The outer loop over grid points is parallelizable (each grid point is
independent), and when combined with Rayon this yields excellent throughput:
1.9M grid points interpolated from ~2,000 stations in 1.7 seconds
(compared to scipy's griddata at ~726 seconds for the equivalent
operation).
7. What Doesn't Parallelize Well¶
Not every function benefits from Rayon. Several categories of operations see limited or no speedup from threading:
Memory-bandwidth-bound operations¶
wind_speed computes sqrt(u^2 + v^2) per element. This is roughly
3 FLOPs per element, but requires reading 16 bytes (two f64s) and writing
8 bytes. On modern hardware, a single core can saturate the memory bus
for such simple operations. Adding more cores just creates contention for
the same memory bandwidth. (The wx-math version still uses par_iter
because for very large grids, the NUMA topology of multi-socket systems
can benefit from parallel reads.)
Already-fast operations limited by cache performance¶
Gaussian smoothing with a separable kernel is O(nx * ny * kernel_width),
and with small sigma values the kernel width is small (e.g., 9 points for
sigma=1). The bottleneck is the column pass (pass 2), which accesses
memory with stride nx -- poor cache locality. Adding more threads does
not help because each thread's column accesses compete for the same cache
lines. The separable decomposition itself is the optimization; beyond
that, further speedup requires cache-oblivious algorithms or tiling.
Serial dependencies¶
Some computations are inherently sequential:
-
SAT build: Each cell depends on its top and left neighbors, so the prefix-sum scan must proceed in order. (The lookup phase is parallel.)
-
Moist adiabatic lapse rate (
moist_lapse): Each pressure level's temperature depends on the result at the previous level because the moist adiabat is integrated step-by-step (the lapse rate depends on the current temperature, which is the result of the previous step). A single column cannot be parallelized. However, multiple columns can be processed in parallel (as incompute_cape_cin).
8. Memory Layout¶
All grids in metrust use row-major (C-order) layout, matching NumPy's default. The indexing convention is:
where j is the row (y-index) and i is the column (x-index). This
means:
-
Consecutive elements in a row are contiguous in memory. The row pass in separable Gaussian smoothing accesses memory sequentially, achieving full cache-line utilization (8 f64 values per 64-byte cache line).
-
Consecutive elements in a column are strided by
nx. The column pass in separable Gaussian smoothing jumpsnx * 8bytes between accesses. For a 1000-column grid, this is an 8KB stride -- large enough to miss L1 cache on every access for small kernels. -
Grid composites access columns of a 3D array:
data[k * ny * nx + j * nx + i]extracts the vertical profile at grid point(j, i). The stride between vertical levels isny * nx, which for a 1000x1000 grid is 8MB per level -- fully non-local in cache. This is whyextract_columncopies the column into a contiguousVecbefore processing.
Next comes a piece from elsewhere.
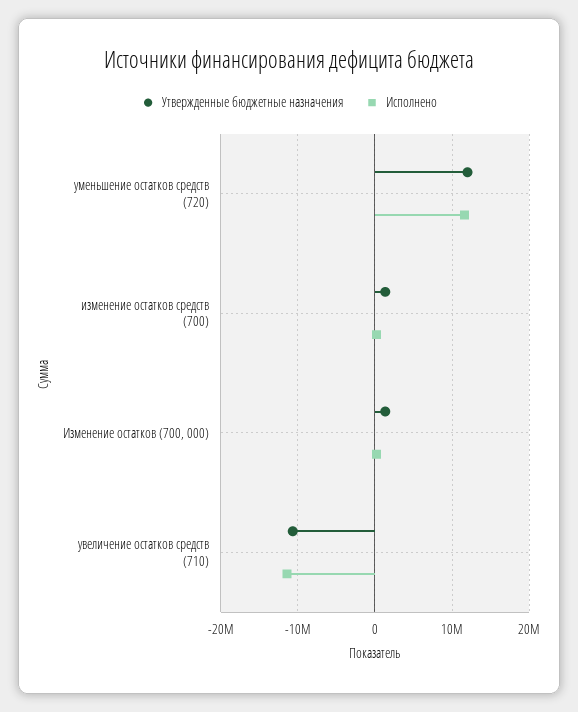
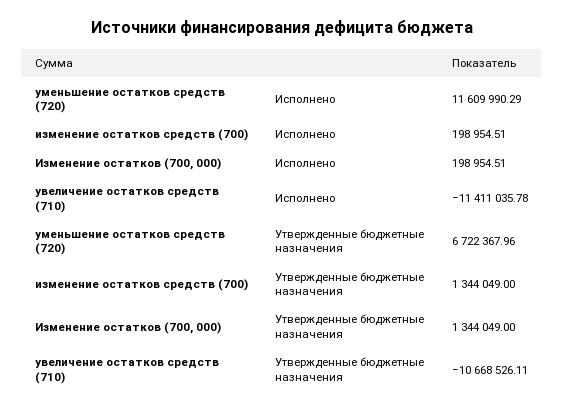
Утвержденные бюджетные назначения, уменьшение остатков средств (720): 12000000 -> 6722367.96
Cache-line alignment matters most for the column pass. When Rayon assigns
rows to threads, adjacent rows (assigned to the same thread) share cache
lines for column access, improving prefetch hit rates. The par_chunks_mut
pattern naturally groups adjacent rows.
9. Benchmarks¶
Real numbers on a 32-core AMD Ryzen Threadripper (64 threads with SMT):
Element-wise thermodynamic functions (1M elements)¶
| Function | Time | Throughput |
|---|---|---|
potential_temperature |
1.8 ms | 550 M elements/sec |
equivalent_potential_temperature |
3.2 ms | 310 M elements/sec |
wet_bulb_temperature |
7.3 ms | 137 M elements/sec |
saturation_vapor_pressure |
1.1 ms | 900 M elements/sec |
wet_bulb_temperature is slower because it uses an iterative Newton-Raphson
solver internally -- each element requires 3-8 iterations depending on the
input values. Despite this, Rayon distributes the variable-cost work
effectively via work stealing.
Grid composites¶
| Computation | Grid size | Time |
|---|---|---|
| CAPE/CIN (surface-based) | 200 x 200 (40K columns) | 74 ms |
| SRH (0-3 km) | 200 x 200 | 18 ms |
| Bulk shear (0-6 km) | 200 x 200 | 12 ms |
Smoothing (1000 x 1000 grid)¶
| Filter | Parameters | metrust | MetPy | Speedup |
|---|---|---|---|---|
| Rectangular | size=21, 1 pass | 3.6 ms | 267 ms | 74x |
| Gaussian | sigma=3 | 8.2 ms | 180 ms | 22x |
| 9-point | 1 pass | 2.1 ms | 45 ms | 21x |
The rectangular filter's outsized speedup comes from the SAT algorithm (O(1) per pixel vs O(size^2)), not just parallelism.
Barnes interpolation¶
| Scenario | metrust | scipy | Speedup |
|---|---|---|---|
| 2,000 stations to 1.9M grid points | 1.7 s | 726 s | 427x |
10. The GPU Question¶
A common question is whether these workloads would benefit from GPU acceleration (CUDA, OpenCL, Metal). The answer is generally no, for three reasons:
Branching in iterative solvers¶
Wet-bulb temperature, moist adiabatic lapse rate, LCL finding, and CAPE integration all use iterative solvers with data-dependent branching (early exit on convergence, conditional switches between dry and moist regimes). GPU architectures use SIMT (Single Instruction, Multiple Thread) execution where threads in a warp must execute the same instruction. Divergent branches cause warp serialization, dramatically reducing throughput.
Memory-bandwidth-bound simple operations¶
Simple operations like potential_temperature and wind_speed are already
memory-bandwidth-bound on CPU. GPU global memory bandwidth is higher
(~900 GB/s vs ~50 GB/s for DDR5), but the data must first be transferred
from CPU to GPU memory over PCIe (~32 GB/s). For a 1M-element array
(8 MB), the PCIe transfer alone takes ~0.25 ms -- comparable to the entire
CPU computation time. The transfer overhead eliminates any bandwidth
advantage for typical meteorological array sizes.
f64 requirement for scientific accuracy¶
Meteorological calculations require f64 (double precision) throughout. Pressure ranges from 1013 hPa to 0.1 hPa, temperature differences in CAPE integration can be as small as 0.01 K, and iterative solvers accumulate rounding errors over many steps. Consumer GPUs (NVIDIA GeForce, AMD Radeon) have severely reduced f64 throughput -- typically 1/32 of their f32 rate. Only datacenter GPUs (A100, H100) offer full-rate f64, and these are not available on typical meteorologist workstations.
The practical conclusion: A 32-core CPU running Rayon with compiled Rust code is the optimal hardware target for these workloads. The computation is fast enough that the dominant cost in a real workflow is I/O (downloading GRIB2 data, reading from disk), not number-crunching.